- [Task objective] Make an exact copy of the entries, taking out every picture.

*** Opening of Entries provided ***

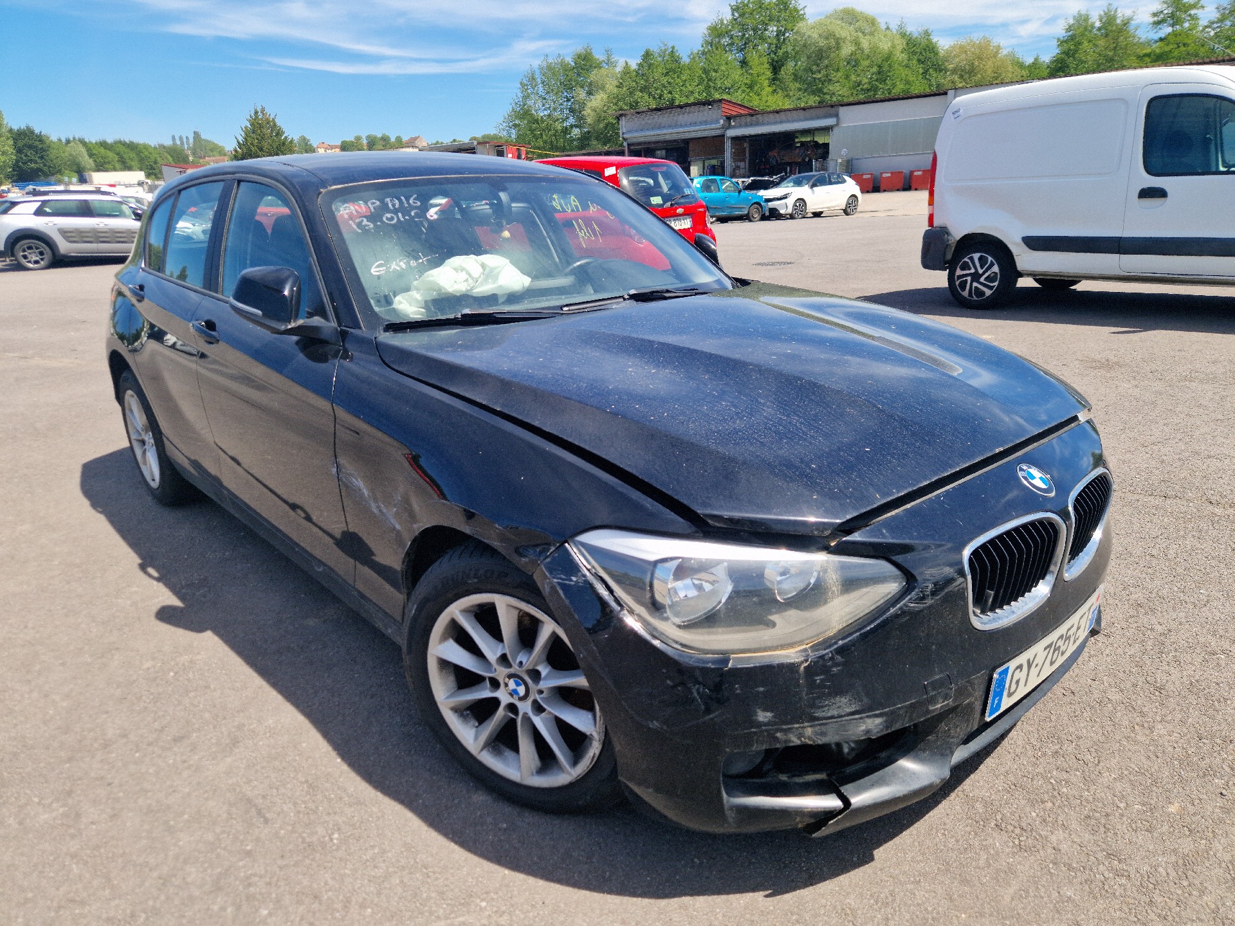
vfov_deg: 58.9
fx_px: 821
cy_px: 463
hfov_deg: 73.9
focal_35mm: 23
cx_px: 618
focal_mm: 5.4
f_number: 1.8
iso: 50
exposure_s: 1/1000
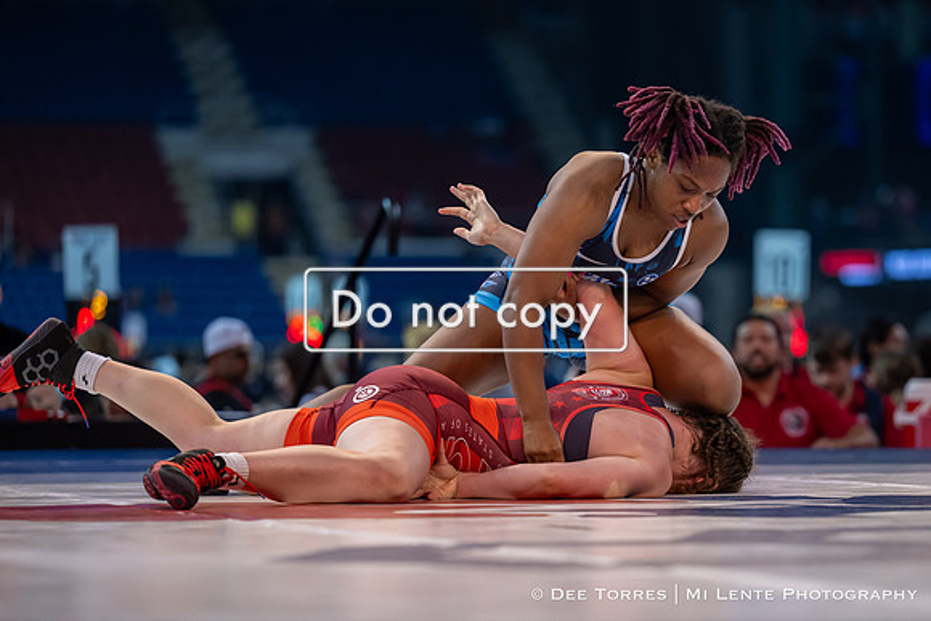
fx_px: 4722
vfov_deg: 7.5
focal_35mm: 183
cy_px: 405
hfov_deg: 11.3
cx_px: 594
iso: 1000
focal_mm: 140
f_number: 2.8
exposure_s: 1/800
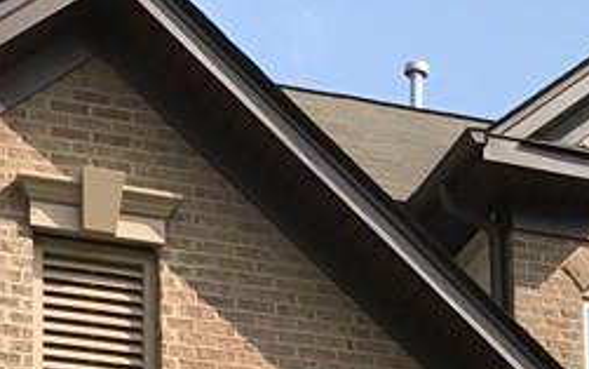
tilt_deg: +6.2
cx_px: 411
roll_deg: +0.7
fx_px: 1943
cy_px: 844
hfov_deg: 17.2
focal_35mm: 121
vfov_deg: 9.7
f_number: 1.8
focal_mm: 3.99
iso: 20
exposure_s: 1/1916
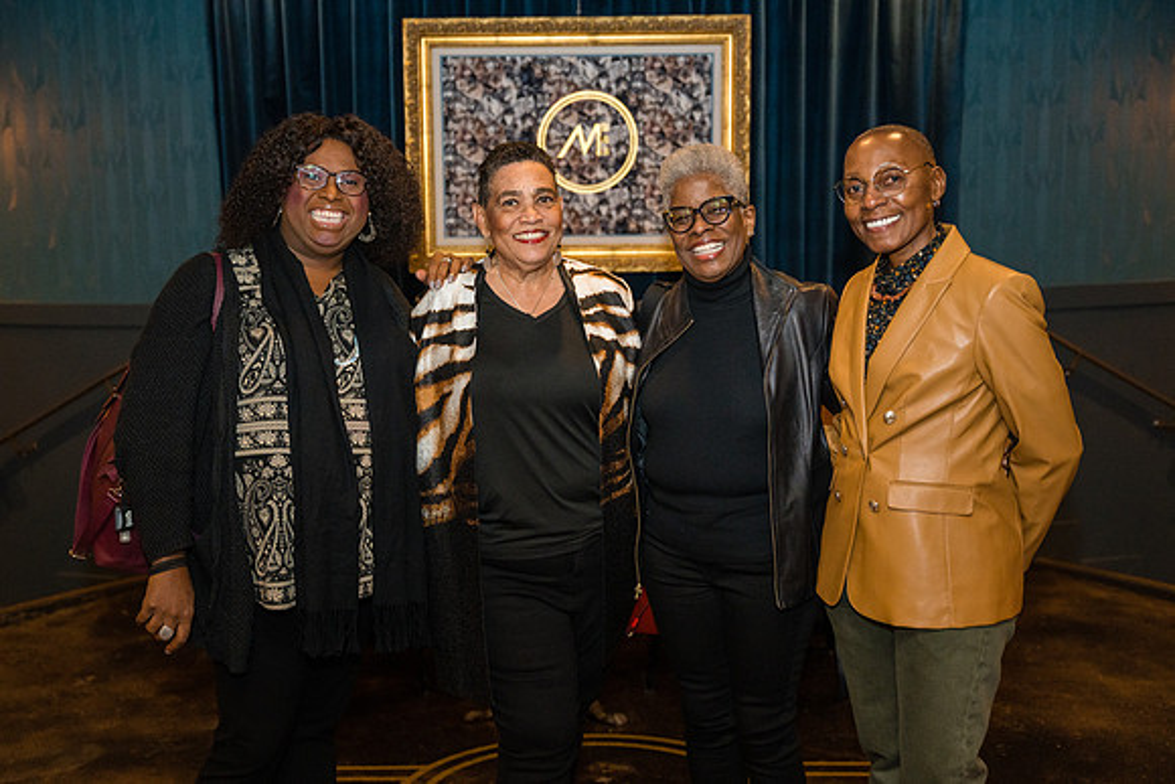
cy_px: 392
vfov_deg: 29.3
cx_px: 560
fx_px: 1499
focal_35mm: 46
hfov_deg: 42.8
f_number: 2.8
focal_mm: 43.9
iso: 4000
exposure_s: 1/125
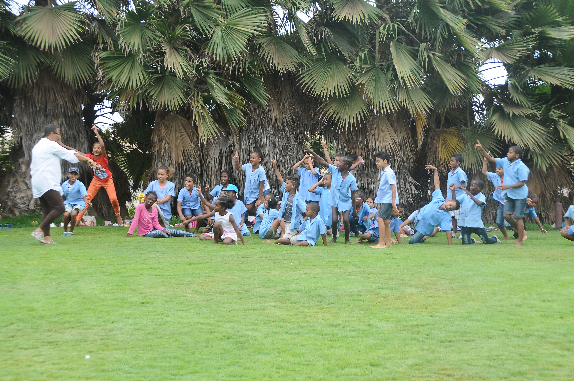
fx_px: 1194
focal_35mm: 75
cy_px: 190
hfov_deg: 27.0
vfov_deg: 18.1
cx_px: 287
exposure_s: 1/250
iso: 200
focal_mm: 50
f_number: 6.3
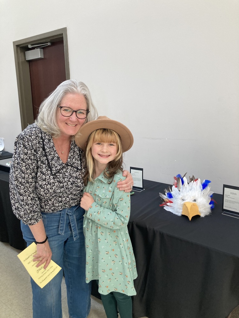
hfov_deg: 49.7
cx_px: 120
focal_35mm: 28
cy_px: 159
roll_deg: +0.3
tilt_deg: -13.5
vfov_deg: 63.4
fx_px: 258
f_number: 1.8
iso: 80
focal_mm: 3.99
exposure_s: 1/100
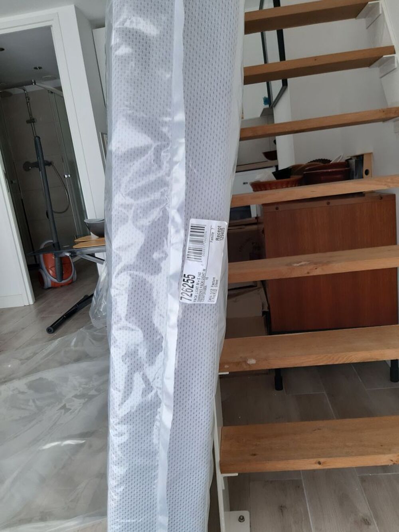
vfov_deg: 65.3
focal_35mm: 27
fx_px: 415
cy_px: 266
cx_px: 200
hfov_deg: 51.4
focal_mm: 3.93
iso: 125
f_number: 1.7
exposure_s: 1/50
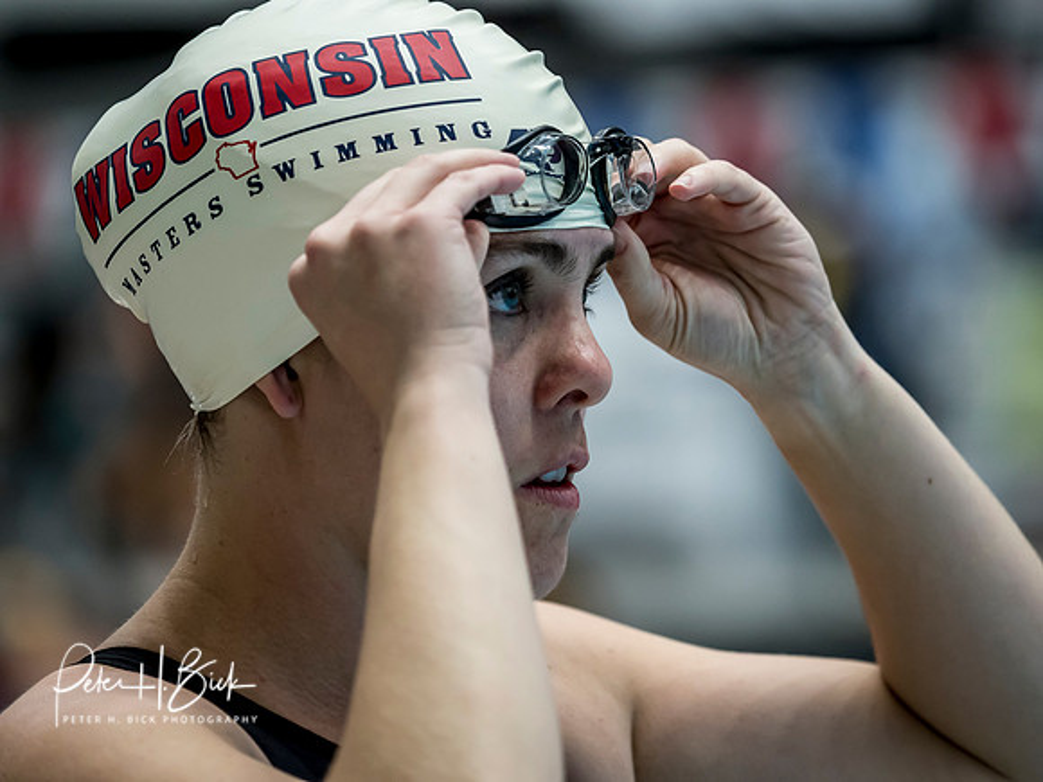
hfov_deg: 6.6
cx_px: 522
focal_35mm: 300
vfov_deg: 5.0
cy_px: 391
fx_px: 9039
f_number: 2.8
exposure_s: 1/400
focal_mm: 150
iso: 1600
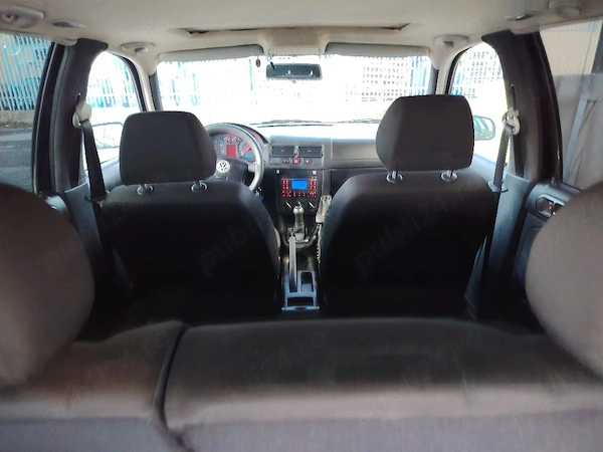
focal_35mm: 24
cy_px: 226
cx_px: 302
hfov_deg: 71.6
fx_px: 418
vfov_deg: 56.8
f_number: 1.75
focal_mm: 5.25
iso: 6464
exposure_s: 1/16.7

*** Close of Entries provided ***

- [Final answer]
vfov_deg: 58.9
fx_px: 821
cy_px: 463
hfov_deg: 73.9
focal_35mm: 23
cx_px: 618
focal_mm: 5.4
f_number: 1.8
iso: 50
exposure_s: 1/1000
fx_px: 4722
vfov_deg: 7.5
focal_35mm: 183
cy_px: 405
hfov_deg: 11.3
cx_px: 594
iso: 1000
focal_mm: 140
f_number: 2.8
exposure_s: 1/800
tilt_deg: +6.2
cx_px: 411
roll_deg: +0.7
fx_px: 1943
cy_px: 844
hfov_deg: 17.2
focal_35mm: 121
vfov_deg: 9.7
f_number: 1.8
focal_mm: 3.99
iso: 20
exposure_s: 1/1916
cy_px: 392
vfov_deg: 29.3
cx_px: 560
fx_px: 1499
focal_35mm: 46
hfov_deg: 42.8
f_number: 2.8
focal_mm: 43.9
iso: 4000
exposure_s: 1/125
fx_px: 1194
focal_35mm: 75
cy_px: 190
hfov_deg: 27.0
vfov_deg: 18.1
cx_px: 287
exposure_s: 1/250
iso: 200
focal_mm: 50
f_number: 6.3
hfov_deg: 49.7
cx_px: 120
focal_35mm: 28
cy_px: 159
roll_deg: +0.3
tilt_deg: -13.5
vfov_deg: 63.4
fx_px: 258
f_number: 1.8
iso: 80
focal_mm: 3.99
exposure_s: 1/100
vfov_deg: 65.3
focal_35mm: 27
fx_px: 415
cy_px: 266
cx_px: 200
hfov_deg: 51.4
focal_mm: 3.93
iso: 125
f_number: 1.7
exposure_s: 1/50
hfov_deg: 6.6
cx_px: 522
focal_35mm: 300
vfov_deg: 5.0
cy_px: 391
fx_px: 9039
f_number: 2.8
exposure_s: 1/400
focal_mm: 150
iso: 1600
focal_35mm: 24
cy_px: 226
cx_px: 302
hfov_deg: 71.6
fx_px: 418
vfov_deg: 56.8
f_number: 1.75
focal_mm: 5.25
iso: 6464
exposure_s: 1/16.7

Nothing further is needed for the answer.